### 抜粋 ###
2008年06月06日 | 時事社会ログ

○「蟹工船」東海でもブーム 低賃金で過酷労働する男たち描く

 

         貧しい人々の過酷な労働と団結を描いたプロレタリア文学「蟹工船(かにこうせん)」がブームだ。没後75年の小林多喜二(1903-33年)の代表作で、東海地区でも火がつき、先週あたりから各店の売り上げ上位に登場。昭和初期の作品としては異例で、格差社会を背景に、“ワーキングプア”のリアルな闘争が若者をはじめ幅広い関心を集めているようだ。

 「この1カ月で1000冊近く売れた。爆発的です」。三省堂書店名古屋高島屋店(名古屋市中村区)の担当者は新潮文庫「蟹工船・党生活者」の勢いに驚く。

 北の海で低賃金の男たちが搾取に耐えながらカニ漁に従事し、階級闘争に目覚める名作。同店は「他店で人気が出ている」と意外な話を聞き、今年4月ごろ平積みを始めた。

○「蟹工船」再脚光…格差嘆き若者共感、増刷で売り上げ5倍

 

         プロレタリア文学を代表する小林多喜二(1903~1933)の「蟹工船(かにこうせん)・党生活者」(新潮文庫)が、今年に入って“古典”としては異例の2万7000部を増刷、例年の5倍の勢いで売れている。

 過酷な労働の現場を描く昭和初期の名作が、「ワーキングプア」が社会問題となる平成の若者を中心に読まれている。

 「蟹工船」は世界大恐慌のきっかけとなったニューヨーク株式市場の大暴落「暗黒の木曜日」が起きた1929年(昭和4年)に発表された小説。オホーツク海でカニをとり、缶詰に加工する船を舞台に、非人間的な労働を強いられる人々の暗たんたる生活と闘争をリアルに描いている。

 文庫は1953年に初版が刊行され、今年に入って110万部を突破。丸善丸の内本店など大手書店では「現代の『ワーキングプア』にも重なる過酷な労働環境を描いた名作が平成の『格差社会』に大復活!!」などと書かれた店頭広告を立て、平積みしている。

 「蟹工船」と聞くと、僕は筒井康隆さんの「蟹甲癬」を思い出してしまう。全く違う話だが、僕は小林多喜二の日本プロレタリア文学の名作、「蟹工船」は読んでいなく、筒井康隆のギャグSF、「蟹甲癬」は読んでいるからだ。
###
課題 »
次の1.～3.の記述が「蟹工船」ブームに関する記事の内容と一致するかを、はい・いいえで答えてください。各解答には、判断の決め手となる記事中の語句を原文のまま引用して添えてください。
1. 新潮文庫の「蟹工船・党生活者」は、今年に入って2万7000部が増刷された。
2. 三省堂書店名古屋高島屋店は、今年1月ごろに平積みを始めた。
3. 「蟹工船」は1953年に発表された小説である。
### 提供データ ###
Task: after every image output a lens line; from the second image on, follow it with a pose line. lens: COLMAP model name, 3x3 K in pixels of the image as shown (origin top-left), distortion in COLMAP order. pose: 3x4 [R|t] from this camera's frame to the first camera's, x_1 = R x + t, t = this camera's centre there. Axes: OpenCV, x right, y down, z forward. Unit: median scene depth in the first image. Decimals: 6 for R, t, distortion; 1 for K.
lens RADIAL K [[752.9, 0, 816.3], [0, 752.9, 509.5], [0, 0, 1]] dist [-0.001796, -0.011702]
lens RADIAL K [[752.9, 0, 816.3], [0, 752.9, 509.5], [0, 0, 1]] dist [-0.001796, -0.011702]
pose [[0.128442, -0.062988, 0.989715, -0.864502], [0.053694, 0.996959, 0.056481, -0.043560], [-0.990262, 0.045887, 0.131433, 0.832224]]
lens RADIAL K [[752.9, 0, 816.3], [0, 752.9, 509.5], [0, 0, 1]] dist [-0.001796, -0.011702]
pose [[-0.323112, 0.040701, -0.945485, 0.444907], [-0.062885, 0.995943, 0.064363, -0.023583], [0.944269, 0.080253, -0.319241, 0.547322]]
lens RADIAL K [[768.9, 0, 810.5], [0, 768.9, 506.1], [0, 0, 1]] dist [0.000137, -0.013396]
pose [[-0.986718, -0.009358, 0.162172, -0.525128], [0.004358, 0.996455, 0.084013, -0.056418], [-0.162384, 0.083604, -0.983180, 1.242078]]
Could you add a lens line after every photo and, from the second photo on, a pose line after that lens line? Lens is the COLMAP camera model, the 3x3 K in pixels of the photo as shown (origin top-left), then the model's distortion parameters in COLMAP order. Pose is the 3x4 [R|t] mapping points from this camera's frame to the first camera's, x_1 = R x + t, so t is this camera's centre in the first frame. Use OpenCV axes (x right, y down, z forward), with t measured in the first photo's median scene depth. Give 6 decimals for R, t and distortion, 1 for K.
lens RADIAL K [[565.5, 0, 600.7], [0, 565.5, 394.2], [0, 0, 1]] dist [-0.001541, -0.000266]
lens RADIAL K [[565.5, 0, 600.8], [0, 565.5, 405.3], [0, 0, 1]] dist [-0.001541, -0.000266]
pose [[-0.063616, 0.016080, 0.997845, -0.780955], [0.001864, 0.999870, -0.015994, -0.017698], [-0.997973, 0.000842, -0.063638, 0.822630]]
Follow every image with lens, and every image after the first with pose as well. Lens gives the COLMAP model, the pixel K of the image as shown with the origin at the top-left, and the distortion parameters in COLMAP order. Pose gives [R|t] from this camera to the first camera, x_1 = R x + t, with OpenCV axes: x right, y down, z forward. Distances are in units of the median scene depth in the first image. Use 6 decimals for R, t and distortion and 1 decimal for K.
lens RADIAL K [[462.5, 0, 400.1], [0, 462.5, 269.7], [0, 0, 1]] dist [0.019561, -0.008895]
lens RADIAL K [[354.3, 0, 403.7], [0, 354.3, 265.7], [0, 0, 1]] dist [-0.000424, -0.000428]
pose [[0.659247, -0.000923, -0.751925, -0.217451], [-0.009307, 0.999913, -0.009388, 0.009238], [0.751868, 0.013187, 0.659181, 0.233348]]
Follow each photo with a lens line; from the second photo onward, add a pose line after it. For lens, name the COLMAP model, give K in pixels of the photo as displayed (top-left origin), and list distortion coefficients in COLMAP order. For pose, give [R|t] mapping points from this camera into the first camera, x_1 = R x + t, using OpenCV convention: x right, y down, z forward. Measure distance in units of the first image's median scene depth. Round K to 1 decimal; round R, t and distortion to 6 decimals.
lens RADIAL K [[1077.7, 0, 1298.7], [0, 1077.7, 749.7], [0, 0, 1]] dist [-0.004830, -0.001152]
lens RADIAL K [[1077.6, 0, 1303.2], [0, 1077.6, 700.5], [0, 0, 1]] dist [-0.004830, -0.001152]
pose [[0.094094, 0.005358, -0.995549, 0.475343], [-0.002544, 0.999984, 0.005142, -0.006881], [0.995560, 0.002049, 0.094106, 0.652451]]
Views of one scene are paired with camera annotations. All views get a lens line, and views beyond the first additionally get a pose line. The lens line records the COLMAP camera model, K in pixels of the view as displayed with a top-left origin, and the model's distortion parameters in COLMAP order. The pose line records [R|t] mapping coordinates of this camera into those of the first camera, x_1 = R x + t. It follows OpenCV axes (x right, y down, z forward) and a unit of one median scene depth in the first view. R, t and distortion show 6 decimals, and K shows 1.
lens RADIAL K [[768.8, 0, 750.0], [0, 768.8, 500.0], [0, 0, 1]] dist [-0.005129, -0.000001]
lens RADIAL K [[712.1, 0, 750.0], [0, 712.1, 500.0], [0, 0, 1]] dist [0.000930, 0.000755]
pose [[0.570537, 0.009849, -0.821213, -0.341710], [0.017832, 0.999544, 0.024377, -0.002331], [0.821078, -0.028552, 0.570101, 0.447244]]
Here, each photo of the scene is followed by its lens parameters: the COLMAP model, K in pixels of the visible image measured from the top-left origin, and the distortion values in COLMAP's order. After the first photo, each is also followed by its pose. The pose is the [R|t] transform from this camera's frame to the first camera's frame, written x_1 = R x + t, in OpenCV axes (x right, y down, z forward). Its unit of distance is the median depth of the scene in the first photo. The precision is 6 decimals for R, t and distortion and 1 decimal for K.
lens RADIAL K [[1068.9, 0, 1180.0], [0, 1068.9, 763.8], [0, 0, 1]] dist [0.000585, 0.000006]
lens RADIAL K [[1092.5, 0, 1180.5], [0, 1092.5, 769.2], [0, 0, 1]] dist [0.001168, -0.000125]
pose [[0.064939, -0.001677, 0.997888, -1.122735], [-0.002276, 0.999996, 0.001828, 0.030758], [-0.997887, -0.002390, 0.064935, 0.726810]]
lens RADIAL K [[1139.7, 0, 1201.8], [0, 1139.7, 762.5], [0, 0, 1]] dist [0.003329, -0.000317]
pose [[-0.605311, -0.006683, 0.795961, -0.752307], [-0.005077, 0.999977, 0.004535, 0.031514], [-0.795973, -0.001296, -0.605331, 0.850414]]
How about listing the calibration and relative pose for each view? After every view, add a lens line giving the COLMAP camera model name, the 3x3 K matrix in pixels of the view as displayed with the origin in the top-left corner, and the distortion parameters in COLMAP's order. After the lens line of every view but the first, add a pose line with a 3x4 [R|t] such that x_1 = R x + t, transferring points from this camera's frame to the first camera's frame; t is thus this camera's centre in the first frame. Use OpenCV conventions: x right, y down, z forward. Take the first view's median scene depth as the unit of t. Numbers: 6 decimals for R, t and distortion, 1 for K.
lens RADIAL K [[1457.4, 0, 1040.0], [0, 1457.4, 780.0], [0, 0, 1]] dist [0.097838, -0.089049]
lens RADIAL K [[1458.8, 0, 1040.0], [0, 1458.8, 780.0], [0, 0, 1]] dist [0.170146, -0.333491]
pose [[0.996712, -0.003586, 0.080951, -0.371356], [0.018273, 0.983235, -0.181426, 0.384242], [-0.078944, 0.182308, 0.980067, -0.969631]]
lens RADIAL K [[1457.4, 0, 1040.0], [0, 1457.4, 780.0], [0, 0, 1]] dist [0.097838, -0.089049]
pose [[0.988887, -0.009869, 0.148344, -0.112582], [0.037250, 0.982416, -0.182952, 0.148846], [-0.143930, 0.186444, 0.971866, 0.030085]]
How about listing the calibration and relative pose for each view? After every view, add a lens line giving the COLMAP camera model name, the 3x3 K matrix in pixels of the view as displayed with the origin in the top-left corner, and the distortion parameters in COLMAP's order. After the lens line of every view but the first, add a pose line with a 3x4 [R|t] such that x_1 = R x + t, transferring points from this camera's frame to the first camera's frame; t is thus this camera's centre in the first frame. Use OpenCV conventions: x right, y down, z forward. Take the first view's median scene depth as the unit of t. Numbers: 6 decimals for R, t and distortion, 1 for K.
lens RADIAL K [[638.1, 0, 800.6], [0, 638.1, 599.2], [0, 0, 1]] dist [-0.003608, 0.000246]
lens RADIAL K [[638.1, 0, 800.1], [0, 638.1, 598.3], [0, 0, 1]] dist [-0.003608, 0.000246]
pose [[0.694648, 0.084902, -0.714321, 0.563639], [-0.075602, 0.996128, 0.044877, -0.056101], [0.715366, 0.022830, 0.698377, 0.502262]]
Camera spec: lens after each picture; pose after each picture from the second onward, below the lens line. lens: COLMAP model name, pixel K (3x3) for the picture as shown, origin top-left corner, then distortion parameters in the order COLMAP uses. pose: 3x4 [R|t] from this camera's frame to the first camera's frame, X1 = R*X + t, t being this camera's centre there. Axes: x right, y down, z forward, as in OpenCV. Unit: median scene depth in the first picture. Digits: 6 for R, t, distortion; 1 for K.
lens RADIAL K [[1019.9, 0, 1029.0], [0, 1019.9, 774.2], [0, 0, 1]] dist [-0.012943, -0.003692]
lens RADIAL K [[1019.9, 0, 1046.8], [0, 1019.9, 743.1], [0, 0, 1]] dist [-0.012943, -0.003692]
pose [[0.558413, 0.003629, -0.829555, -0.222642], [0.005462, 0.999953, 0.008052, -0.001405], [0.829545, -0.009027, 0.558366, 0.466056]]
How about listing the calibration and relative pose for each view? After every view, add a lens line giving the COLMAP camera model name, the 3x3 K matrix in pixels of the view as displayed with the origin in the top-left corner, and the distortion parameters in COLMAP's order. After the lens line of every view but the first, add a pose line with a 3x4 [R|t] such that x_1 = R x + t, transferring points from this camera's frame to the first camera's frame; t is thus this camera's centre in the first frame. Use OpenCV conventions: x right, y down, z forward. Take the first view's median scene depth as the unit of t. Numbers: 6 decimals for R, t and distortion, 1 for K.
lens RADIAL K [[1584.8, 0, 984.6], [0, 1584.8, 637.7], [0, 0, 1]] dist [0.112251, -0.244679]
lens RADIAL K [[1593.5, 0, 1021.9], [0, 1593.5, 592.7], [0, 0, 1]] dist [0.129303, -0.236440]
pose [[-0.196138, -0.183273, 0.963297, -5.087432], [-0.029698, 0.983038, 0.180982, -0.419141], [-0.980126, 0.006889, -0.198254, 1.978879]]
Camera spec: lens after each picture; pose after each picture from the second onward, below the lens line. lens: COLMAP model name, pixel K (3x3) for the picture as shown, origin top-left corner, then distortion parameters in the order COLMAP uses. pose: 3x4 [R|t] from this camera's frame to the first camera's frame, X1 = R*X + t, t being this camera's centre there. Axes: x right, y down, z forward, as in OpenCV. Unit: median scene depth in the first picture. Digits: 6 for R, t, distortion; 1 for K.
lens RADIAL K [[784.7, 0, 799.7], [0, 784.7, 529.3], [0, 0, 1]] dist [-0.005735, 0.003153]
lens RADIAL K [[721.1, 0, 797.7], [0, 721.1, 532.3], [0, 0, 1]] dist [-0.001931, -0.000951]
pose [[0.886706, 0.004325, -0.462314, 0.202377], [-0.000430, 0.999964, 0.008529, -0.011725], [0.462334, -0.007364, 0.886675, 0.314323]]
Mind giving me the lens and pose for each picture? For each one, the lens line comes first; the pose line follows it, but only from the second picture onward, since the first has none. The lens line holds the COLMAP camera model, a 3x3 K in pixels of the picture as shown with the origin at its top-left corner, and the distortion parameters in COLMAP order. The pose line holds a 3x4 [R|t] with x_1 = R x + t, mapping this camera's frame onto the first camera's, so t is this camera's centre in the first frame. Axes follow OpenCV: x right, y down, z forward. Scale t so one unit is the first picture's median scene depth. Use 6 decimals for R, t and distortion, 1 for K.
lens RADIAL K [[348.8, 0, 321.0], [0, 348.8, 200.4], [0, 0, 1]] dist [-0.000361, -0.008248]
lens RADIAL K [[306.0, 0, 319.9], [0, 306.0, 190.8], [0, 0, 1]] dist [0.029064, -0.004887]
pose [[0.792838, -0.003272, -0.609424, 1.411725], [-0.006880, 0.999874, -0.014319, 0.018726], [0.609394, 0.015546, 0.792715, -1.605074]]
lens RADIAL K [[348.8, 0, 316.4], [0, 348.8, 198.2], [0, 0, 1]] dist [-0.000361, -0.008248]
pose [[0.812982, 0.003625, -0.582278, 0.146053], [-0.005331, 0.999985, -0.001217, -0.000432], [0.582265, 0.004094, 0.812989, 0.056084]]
###
解答 »
1. はい。「今年に入って“古典”としては異例の2万7000部を増刷」
2. いいえ。「今年4月ごろ平積みを始めた」
3. いいえ。「1929年(昭和4年)に発表された小説」